5人が本棚に入れています
本棚に追加
「そういえば名前聞いてなかったよね?」
唐突に陽花が聞いてきた。
「そうだっけ? えっと、こう……」
「こう?」
しまった、と慌てて口を噤む。俺はいつもどうでもいい女を相手にした時、偽名を使う癖があった。
ついこの間まで、香史と名乗って金持ちの人妻と遊んでいたからついそう名乗ってしまいそうになった。
人妻の由奈に、冗談で離婚届と婚姻届を渡すと真に受けて、夫と別れる、なんて言い出したからあの時は焦った。その場をなんとかやり過ごして俺は逃げた。
いい財布だったのに惜しい。人妻は面倒を起こさないから楽だと思ったのが間違いだった。
その前は風俗嬢の女だ。その時は確か栄太と名乗っていた。金はあるし、何より献身的だった。姉が事故に会ったと嘘をついてやると涙を流して同情してきた。あの時は笑いを堪えるので必死だった。
しばらくは良かったのに、あいつは俺の事を家に縛るようになった。大事な弟だとか訳のわからないことを言い出し、俺を軟禁しようとしたのだ。思い出すだけでも恐ろしい。
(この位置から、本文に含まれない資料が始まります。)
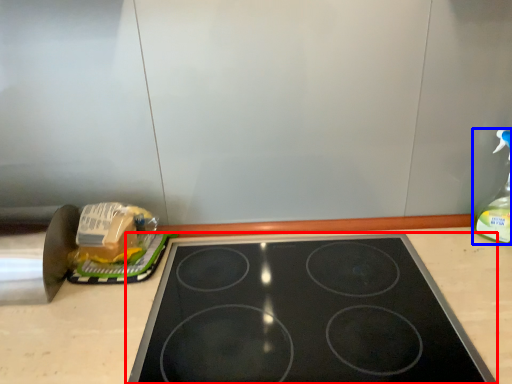
Question: Among these objects, which one is nearest to the camera, gas stove (highlighted by a red box) or bottle (highlighted by a blue box)?

Choices:
 (A) gas stove
 (B) bottle

Answer: (A)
だが、今回は今までとは違う。本名を名乗るつもりだった。それぐらい陽花は魅力的だったし、病的に惹かれていた。
一つ大袈裟に咳払いをしてから、
「宏輝だよ」と取り繕う。
「宏輝?」
陽花が俺の名前を繰り返した時、目の前に分かれ道が見えた。
「そこ左だね」
俺はそう言いながら、もう一人の女を思い出していた。今日みたいにナンパで捕まえた女だ。
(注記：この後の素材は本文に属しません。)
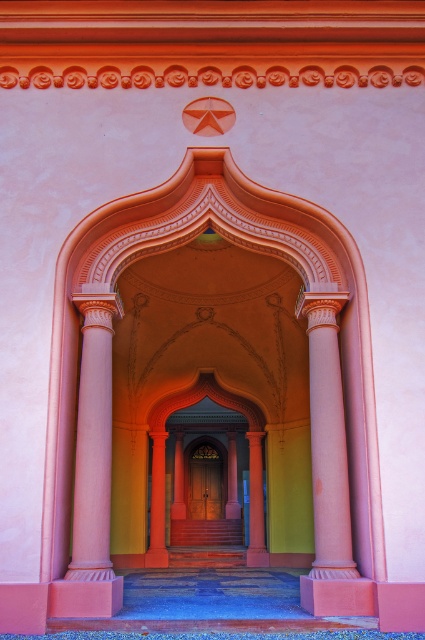
Question: Does pink polished column at left have a smaller size compared to pink glossy column at center?

Choices:
 (A) yes
 (B) no

Answer: (B)

Question: Does brown wooden door at center appear over pink glossy column at center?

Choices:
 (A) yes
 (B) no

Answer: (B)

Question: Which object is positioned closest to the brown wooden door at center?

Choices:
 (A) polished wood door at center
 (B) pink polished column at left
 (C) pink polished stone column at center

Answer: (A)

Question: Does pink polished column at left appear on the right side of pink glossy column at center?

Choices:
 (A) yes
 (B) no

Answer: (B)

Question: Which point appears closest to the camera in this image?

Choices:
 (A) (326, 362)
 (B) (153, 564)
 (C) (260, 442)
 (D) (217, 474)

Answer: (A)

Question: Which of the following is the farthest from the observer?

Choices:
 (A) pink glossy column at center
 (B) polished wood door at center
 (C) brown wooden door at center

Answer: (C)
平凡なOLの女など相手にしたのが失敗だった。容姿も平凡、金もそこそこ、声を掛けたのがそもそも間違いだった。
職業を偽り、仕事を辞めたと嘘を吐いても微塵も疑いもしない馬鹿だった。
予想よりも早く金が底をついた事に俺は苛立った。その上「仕事見つかりそう?」なんて憐れみの目であの女は俺を見やがった。怒りをぶつけると、翔也、翔也と女は泣きすがった。それがまた鬱陶しくて、暴言を吐いて出ていった。あれは俺らしくなかったと反省した。
そのどれもが今日、陽花に出会う為の失敗だったと思えば良い過程だ。
ガタン、と音を立てて車体が一瞬何かに乗り上げた音がした。
前に意識を遣ると、別れ道を右側に曲がっていた。
「そっちじゃないよ。間違えてる左だよ」
「大丈夫。前に来たことあるんだ。この先に絶景があるの」
陽花は笑いながら言った。
砂利を転がす音が早くなって、ガタガタと車が揺れている。舗装されていない道の先にグイグイと進んでいく。
「それにね間違ってるのはわたしじゃないよ」
何のことかわからず隣を見遣った。
「宏輝じゃないでしょ?」
アクセルを思い切り踏み込む音がする。目の前がいつの間にか崖になっていた。
死……。
頭に急激に浮かんだ文字を掻き消す。
状況が飲み込めない俺は、何も言えずただ、ハンドルを握る女の顔を見ていた。
「やっぱりわたし、あなたのその歪んだ顔が好き」
女の言葉を最後に、身体がふわりと宙に浮いた。
「あなたの名前は翔也でしょう?」
最初のコメントを投稿しよう!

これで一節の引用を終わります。